After accounting for a US$5.8bn retiree health benefit pre-funding obligation, the US Postal Service (USPS) posted a net loss of approximately US$5.6bn for fiscal year 2016 (October 1, 2015 September 30, 2016), as compared with a US$5.1bn net loss for the year ended September 30, 2015. Excluding this prefunding obligation, the USPS would have recorded net income of approximately US$200m in 2016.
“To drive growth in revenue and better serve our customers, we continue to invest in the future of the postal service by leveraging technology, improving processes and adjusting our network,” said postmaster general and CEO Megan J Brennan.
“In 2016, we invested US$1.4bn, an increase of US$206m over 2015, to fund some of our much-needed building improvements, vehicles, equipment and other capital projects.”
The Shipping and Packages business continued its strong performance with revenue growth of US$2.4bn, or 15.8%. This was offset by a decline in First-Class Mail revenue of US$925m, or 3.3%, due largely to the exigent surcharge expiration and continuing electronic migration.
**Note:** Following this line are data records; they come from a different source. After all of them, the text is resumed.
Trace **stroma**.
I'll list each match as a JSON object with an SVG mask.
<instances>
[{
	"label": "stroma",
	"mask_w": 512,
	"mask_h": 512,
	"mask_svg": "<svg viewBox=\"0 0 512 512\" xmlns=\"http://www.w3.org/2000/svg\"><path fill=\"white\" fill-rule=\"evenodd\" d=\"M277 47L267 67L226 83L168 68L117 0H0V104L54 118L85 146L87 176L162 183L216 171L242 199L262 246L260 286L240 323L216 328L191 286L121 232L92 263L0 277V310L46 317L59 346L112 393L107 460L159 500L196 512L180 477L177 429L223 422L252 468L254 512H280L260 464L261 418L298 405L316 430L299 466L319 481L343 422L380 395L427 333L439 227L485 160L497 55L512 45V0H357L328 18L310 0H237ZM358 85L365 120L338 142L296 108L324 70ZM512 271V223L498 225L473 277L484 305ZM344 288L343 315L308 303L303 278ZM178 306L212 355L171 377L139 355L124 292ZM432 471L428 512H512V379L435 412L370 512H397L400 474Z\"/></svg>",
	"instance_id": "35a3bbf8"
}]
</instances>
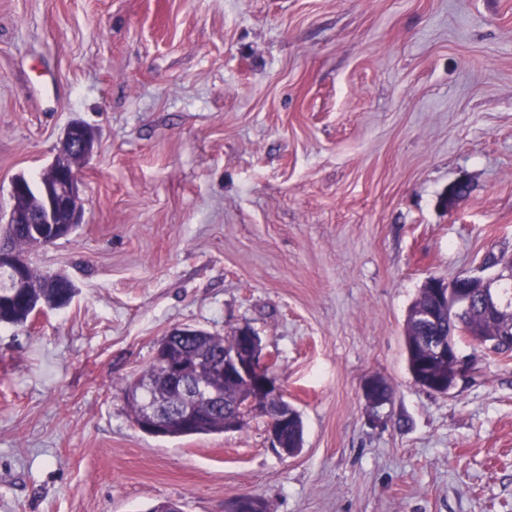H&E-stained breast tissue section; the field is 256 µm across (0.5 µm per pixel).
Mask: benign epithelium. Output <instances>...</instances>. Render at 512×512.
<instances>
[{
    "mask_svg": "<svg viewBox=\"0 0 512 512\" xmlns=\"http://www.w3.org/2000/svg\"><path fill=\"white\" fill-rule=\"evenodd\" d=\"M96 132L80 121L68 125L61 139L58 155L41 171L43 199L41 208L29 212L12 207L7 223L32 228L33 236L42 244H49L59 224L84 223L85 208L81 197V181L73 157L87 160L94 152ZM0 270L12 275V294L27 287V279L16 261L10 240L0 231ZM512 282V265L497 273L482 277L461 275L445 284L430 279L424 287L433 299L430 307L416 314V322L426 331L437 323V314L446 310L448 317L466 309L472 303V289H480L478 302L489 316L498 317L512 313V298L505 296V284ZM418 367L426 368L435 361L451 363L448 376L419 382L423 388L445 395L453 390L464 376L465 369L457 350L456 332L448 336H431L421 341ZM156 378L172 387L178 394L179 404L173 405L157 399L145 400V389L137 384L131 387L126 398L139 404L135 426L142 432L165 437L175 420L190 423L198 418V410L204 404H224L223 392L217 383H241L251 388V394L234 407V425L224 427V432L237 431V426L262 417L272 446L285 450L284 427L293 416L294 408L288 403L286 391L274 370V359L263 352L260 336L249 327L235 329L224 343V359L211 361L196 357H171L155 352ZM385 380L374 375L363 384V396L371 409L385 404L378 397ZM225 512H264L263 501L250 497L225 506Z\"/></svg>",
    "mask_w": 512,
    "mask_h": 512,
    "instance_id": "benign-epithelium-1",
    "label": "benign epithelium"
}]
</instances>
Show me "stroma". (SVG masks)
Instances as JSON below:
<instances>
[{
  "instance_id": "35a3bbf8",
  "label": "stroma",
  "mask_w": 512,
  "mask_h": 512,
  "mask_svg": "<svg viewBox=\"0 0 512 512\" xmlns=\"http://www.w3.org/2000/svg\"><path fill=\"white\" fill-rule=\"evenodd\" d=\"M74 120L85 222L28 252L74 295L0 325V512H512V356L460 339L439 395L404 346L426 280L512 256V0H0V216ZM184 325L261 337L295 456L135 426Z\"/></svg>"
}]
</instances>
These two trends, together with steady standard or advertising mail revenues, and a slight increase in other revenues, account for the US$1.6bn growth in operating revenue.
Overall, the USPS reported operating revenue of US$70.4bn for 2016, excluding a US$1.1bn change in accounting estimate recorded during the year. This equates to an increase of US$1.6bn, or 2.3%, over past year.
Despite the positive trends in some aspects of its business, the net loss suffered by the USPS this year cannot be ignored. Even with continued proactive and aggressive management, such losses are likely to persist for the foreseeable future because of mandated costs such as an unaffordable retiree health benefits program.
“This is why legislative and regulatory reforms remain critical for us to meet the needs of the American public now and well into the future,” said Brennan.